As far as tech advertisements go, Microsoft's trio of commercials aren't too shabby, if only because the company has seemingly realized that touting the benefits of Microsoft Office isn't the most engaging, creative, or effective way to lure users away from competing devices.
Here's what we got.
Earlier this month, Microsoft released the following ad pitting the MacBook Air against the Lenovo Yoga 3 Pro laptop.
It's a nice ad, and it certainly plays to the Lenovo's strengths. Still, with a sticker price of US$1,299, I'm not entirely sure that the machine's "multi-mode flexibility" will cause prospective MacBook Air consumers to second guess their interest in a Mac. The Lenovo Yoga 3 might be thinner and lighter than the MacBook Air, and sure, it may also have a few sleek yoga moves up its sleeve, but it still runs Windows which is more than enough to turn off potential MacBook Air buyers. Nonetheless, the Yoga 3 looks like a sleek machine and the commercial does an exemplary job of introducing it.
About one week ago, Microsoft released a Surface Pro 3 ad poking fun at the MacBook Air.
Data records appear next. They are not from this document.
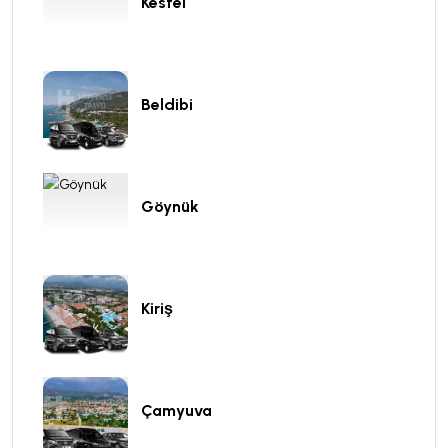
Kestel
Beldibi
Göynük
Kiriş
Çamyuva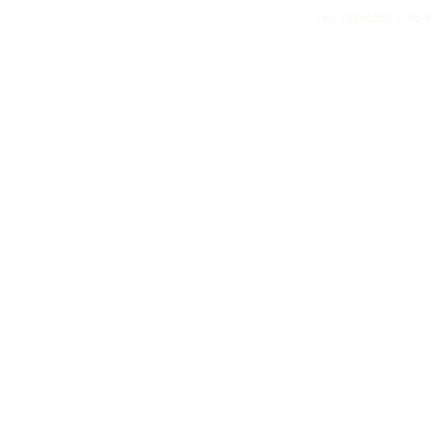
тел: (886559) 2-36-91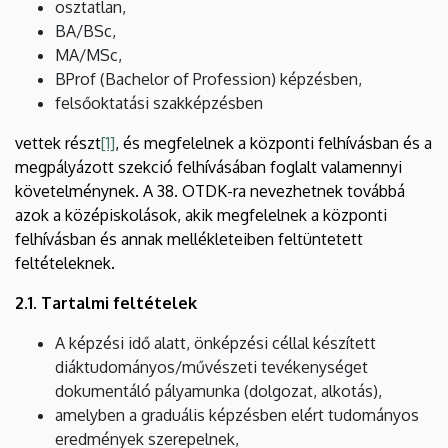
osztatlan,
BA/BSc,
MA/MSc,
BProf (Bachelor of Profession) képzésben,
felsőoktatási szakképzésben
vettek részt
[1]
, és megfelelnek a központi felhívásban és a
megpályázott szekció felhívásában foglalt valamennyi
követelménynek. A 38. OTDK-ra nevezhetnek továbbá
azok a középiskolások, akik megfelelnek a központi
felhívásban és annak mellékleteiben feltüntetett
feltételeknek.
2.1. Tartalmi
feltételek
A képzési idő alatt, önképzési céllal készített
diáktudományos/művészeti tevékenységet
dokumentáló pályamunka (dolgozat, alkotás),
amelyben a graduális képzésben elért tudományos
eredmények szerepelnek,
Anchored by a jingle sung to the tune of "Winter Wonderland", the ad touts the Surface Pro 3's power, its multitouch screen, its USB port (though the MacBook Air has 3 itself), and oddly enough, the device's kickstand.
While the ad itself is decent, I can't help but think that Microsoft's strategy of positioning the Surface Pro 3 against a traditional laptop furthers a debate that no one is really having. Microsoft is still all-in on the idea of a laptop/tablet hybrid despite no strong evidence that consumers are actually interested in such a device in the first place. Still, the commercial plays to the Surface Pro 3's strengths and differentiating features.
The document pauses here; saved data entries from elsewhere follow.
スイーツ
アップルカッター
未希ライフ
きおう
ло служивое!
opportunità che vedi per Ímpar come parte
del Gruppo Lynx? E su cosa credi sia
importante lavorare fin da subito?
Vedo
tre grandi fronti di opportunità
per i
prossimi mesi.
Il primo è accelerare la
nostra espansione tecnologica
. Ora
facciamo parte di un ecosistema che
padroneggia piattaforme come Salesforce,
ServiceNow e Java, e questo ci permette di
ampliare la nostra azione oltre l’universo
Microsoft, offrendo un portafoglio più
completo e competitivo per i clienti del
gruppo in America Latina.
Most recently, Microsoft rolled out an ad which takes jabs at Siri, highlighting how it doesn't support contextual reminders and unprompted traffic advice.
Based on the above commercials, it appears that Microsoft is intent on fighting simultaneous battles on two fronts; attacking both the iPhone and the iPad. On the smartphone front, Windows Phone has less than 5% marketshare and it's hard to envision a scenario where Microsoft, despite all of its marketing muscle, can effectively chip away at the marketshare currently enjoyed by Apple and a slew of Android manufacturers. On the tablet front, it's interesting that Microsoft isn't pitting the Surface Pro 3 against the iPad, but rather against the MacBook Air. Thus far, the Surface Pro 3 appears to be Microsoft's most successful tablet yet, though given previous Surface sales, that's not really saying much.